A Supreme Battle For Control of the Court


Liberals and conservatives state-wide are in the final stretch of a heavy campaign for an open seat on the Wisconsin Supreme Court after conservative-leaning Justice Patience Roggensack announced last year that she would not run for a third ten-year term.
The ordinarily low-profile and modest Wisconsin spring election will be anything but modest. A liberal judge, Janet Protasaewitcz, and a Conservative, Daniel Kelly, are both vying for the influential seat on the court. The upcoming election on April 4 has drawn millions in out-of-state money for both candidates, as well as national media attention. Like most state-wide Wisconsin elections, the race is highly competitive and a toss-up. The April election has broken many fundraising records and is currently the most expensive judicial election in American history.

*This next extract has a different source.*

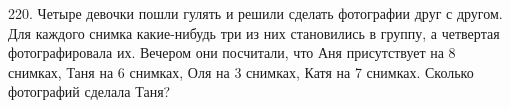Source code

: 220. Четыре девочки пошли гулять и решили сделать фотографии друг с другом. Для каждого снимка какие-нибудь три из них становились в группу, а четвертая фотографировала их. Вечером они посчитали, что Аня присутствует на 8 снимках, Таня на 6 снимках, Оля на 3 снимках, Катя на 7 снимках. Сколько фотографий сделала Таня?\\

Although both candidates are officially non-partisan, their judicial philosophies are polar opposites. The conservative, republican-backed candidate in the race is Daniel Kelly, a former Wisconsin Supreme Court Justice appointed to the high court by former Governor Scott Walker in 2016. Kelly is a self-proclaimed “Judicial Conservative.”

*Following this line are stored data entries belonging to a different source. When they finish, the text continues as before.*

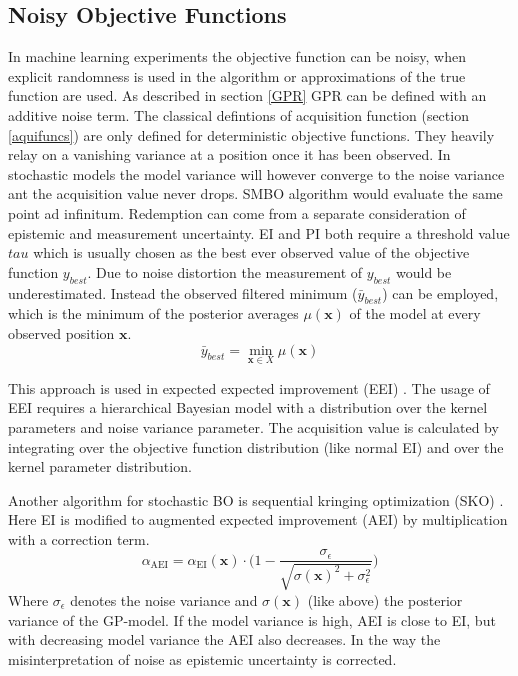 \documentclass[english]{article}
\newcommand{\EI}{\operatorname{EI}}
\newcommand{\x}{\mathbf{x}}
\begin{document}
\subsection{Noisy Objective Functions}
In machine learning experiments the objective function can be noisy, when explicit randomness is used in the algorithm or approximations of the true function are used. As described in section \ref{GPR} GPR can be defined with an additive noise term. The classical defintions of acquisition function (section \ref{aquifuncs}) are only defined for deterministic objective functions. They heavily relay on a vanishing variance at a position once it has been observed.  In stochastic models the model variance will however converge to the noise variance ant the acquisition value never drops. SMBO algorithm would evaluate the same point ad infinitum. Redemption can come from a separate consideration of epistemic and measurement uncertainty.
EI and PI both require a threshold value $tau$ which is usually chosen as the best ever observed value of the objective function $y_{best}$. Due to noise distortion the measurement of $y_{best}$ would be underestimated.  Instead the observed filtered minimum ($\bar{y}_{best}$) can be employed, which is the minimum of the posterior averages $\mu(\x)$ of the model at every observed position $\x$.
\begin{equation}
  \bar{y}_{best} = \min_{\x \in X} \mu(\x)
\end{equation}

This approach is used in expected expected improvement (EEI) \cite{pandita_extending_2016}. The usage of EEI requires a hierarchical Bayesian model with a distribution over the kernel parameters and noise variance parameter. The acquisition value is calculated by integrating over the objective function distribution (like normal EI) and over the kernel parameter distribution.

Another algorithm for stochastic BO is sequential kringing optimization (SKO) \cite{huang_global_2006}. Here EI is modified to augmented expected improvement (AEI) by multiplication with a correction term.
\begin{equation}
  \alpha_{\operatorname{AEI}} = \alpha_{\EI}(\x) \cdot \bigg(1 - \frac{\sigma_\epsilon}{\sqrt{\sigma(\x)^2 + \sigma_\epsilon^2}}\bigg)
\end{equation}
Where $\sigma_\epsilon$ denotes the noise variance and $\sigma(\x)$ (like above) the posterior variance of the GP-model. If the model variance is high, AEI is close to EI, but with decreasing model variance the AEI also decreases. In the way the misinterpretation of noise as epistemic uncertainty is corrected.
\end{document}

On the contrary, Janet Protasiewicz, a liberal, democratic-backed Milwaukee county circuit judge, is also running for the open seat. Protasiewicz has served on the Milwaukee county circuit court since 2014. Liberals and conservatives alike can agree that the winner of the early April election will have monumental impacts on the Wisconsin judicial system. If elected, Protasiewicz would switch the majority ideology of the court from the current conservative majority to a new liberal majority. The conservative majority would be even more solidified if Kelly is elected back onto the court. Justices with conservative ideologies would hold a 4-3 majority until 2026.

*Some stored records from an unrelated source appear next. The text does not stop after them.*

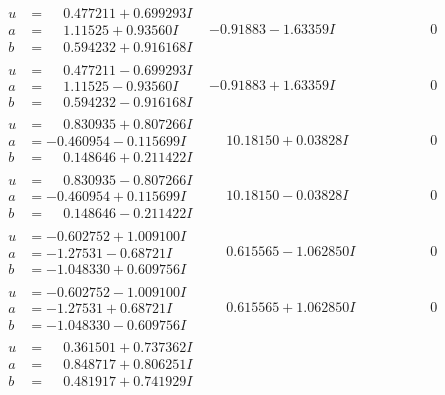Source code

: \documentclass[1p]{elsarticle_modified}
\theoremstyle{definition}
\begin{document}
$$\begin{array}{c|c|c}
\begin{aligned}
u &= \phantom{-}0.477211 + 0.699293 I \\
a &= \phantom{-}1.11525 + 0.93560 I \\
b &= \phantom{-}0.594232 + 0.916168 I\end{aligned}
 & -0.91883 - 1.63359 I & \phantom{-0.000000 } 0 \\ \hline\begin{aligned}
u &= \phantom{-}0.477211 - 0.699293 I \\
a &= \phantom{-}1.11525 - 0.93560 I \\
b &= \phantom{-}0.594232 - 0.916168 I\end{aligned}
 & -0.91883 + 1.63359 I & \phantom{-0.000000 } 0 \\ \hline\begin{aligned}
u &= \phantom{-}0.830935 + 0.807266 I \\
a &= -0.460954 - 0.115699 I \\
b &= \phantom{-}0.148646 + 0.211422 I\end{aligned}
 & \phantom{-}10.18150 + 0.03828 I & \phantom{-0.000000 } 0 \\ \hline\begin{aligned}
u &= \phantom{-}0.830935 - 0.807266 I \\
a &= -0.460954 + 0.115699 I \\
b &= \phantom{-}0.148646 - 0.211422 I\end{aligned}
 & \phantom{-}10.18150 - 0.03828 I & \phantom{-0.000000 } 0 \\ \hline\begin{aligned}
u &= -0.602752 + 1.009100 I \\
a &= -1.27531 - 0.68721 I \\
b &= -1.048330 + 0.609756 I\end{aligned}
 & \phantom{-}0.615565 - 1.062850 I & \phantom{-0.000000 } 0 \\ \hline\begin{aligned}
u &= -0.602752 - 1.009100 I \\
a &= -1.27531 + 0.68721 I \\
b &= -1.048330 - 0.609756 I\end{aligned}
 & \phantom{-}0.615565 + 1.062850 I & \phantom{-0.000000 } 0 \\ \hline\begin{aligned}
u &= \phantom{-}0.361501 + 0.737362 I \\
a &= \phantom{-}0.848717 + 0.806251 I \\
b &= \phantom{-}0.481917 + 0.741929 I\end{aligned}

\end{array}$$
\end{document}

Shelly Grogan, a Wisconsin Court of Appeals judge based out of Waukesha, is not on the ballot this April, but that has not stopped her heavy presence on the campaign trail in recent days. Grogan is an avid supporter of Kelly and has been campaigning across the state for Kelly since he first announced his candidacy for the high court.
“It’s a very easy decision in my mind. If you want a justice who is committed to the rule of law, the Constitution and the proper role of a justice, you should vote for [former] Justice Daniel Kelly,” Grogan says.
While Grogan has been out supporting Kelly, she has also been explaining to voters how unfit Protasiewicz is to serve on the court.
“Judge Protasiewicz has made it clear that she does not intend to adhere to the role of the judicial branch, instead she said that she will put her thumb on the scale of justice in some cases. She has expressed her personal political agenda and personal values with respect to issues that will most likely come before the court, which is prohibited,” Grogan says.
Sam Roecker, a spokesperson for the Protasiewicz campaign, sees the candidates and their qualities differently. As Roecker explains, Protasiewicz is not just what is best for the state but is the candidate who represents the will of the voters best.
“People are ready for a Wisconsin supreme court that puts the partisanship and divisive politics aside and gets back to making decisions based on the law and the constitution. In recent years we’ve seen more extreme members of the court make decisions based on a political agenda and their own extreme political beliefs, while we should be following the law,” Roecker says.
The Protasiewicz campaign and Roecker believe that if elected, Protasiewicz would have immense influence in making the state a more fair place, with a court that better represents the ideas of Wisconsin. Like Grogran, Roecker is critical of the opposing candidates’ qualifications, ideas, and judicial philosophy.
“Dan Kelly was on the court for a brief time when he was appointed, but before that he’s spent his career as a partisan operative, and that’s another thing he’d bring back to the bench if elected,” Roecker says.
One thing that both candidates can agree on is the importance of this election.
“Everyone should vote. It’s a right we have here in the United States. It’s our voice […] we the people, we created a government to protect our God given rights. In order to do that we need to go and vote. We need to elect a justice in the judicial branch that we know will represent us and stay true to the constitutional role,” Grogan says.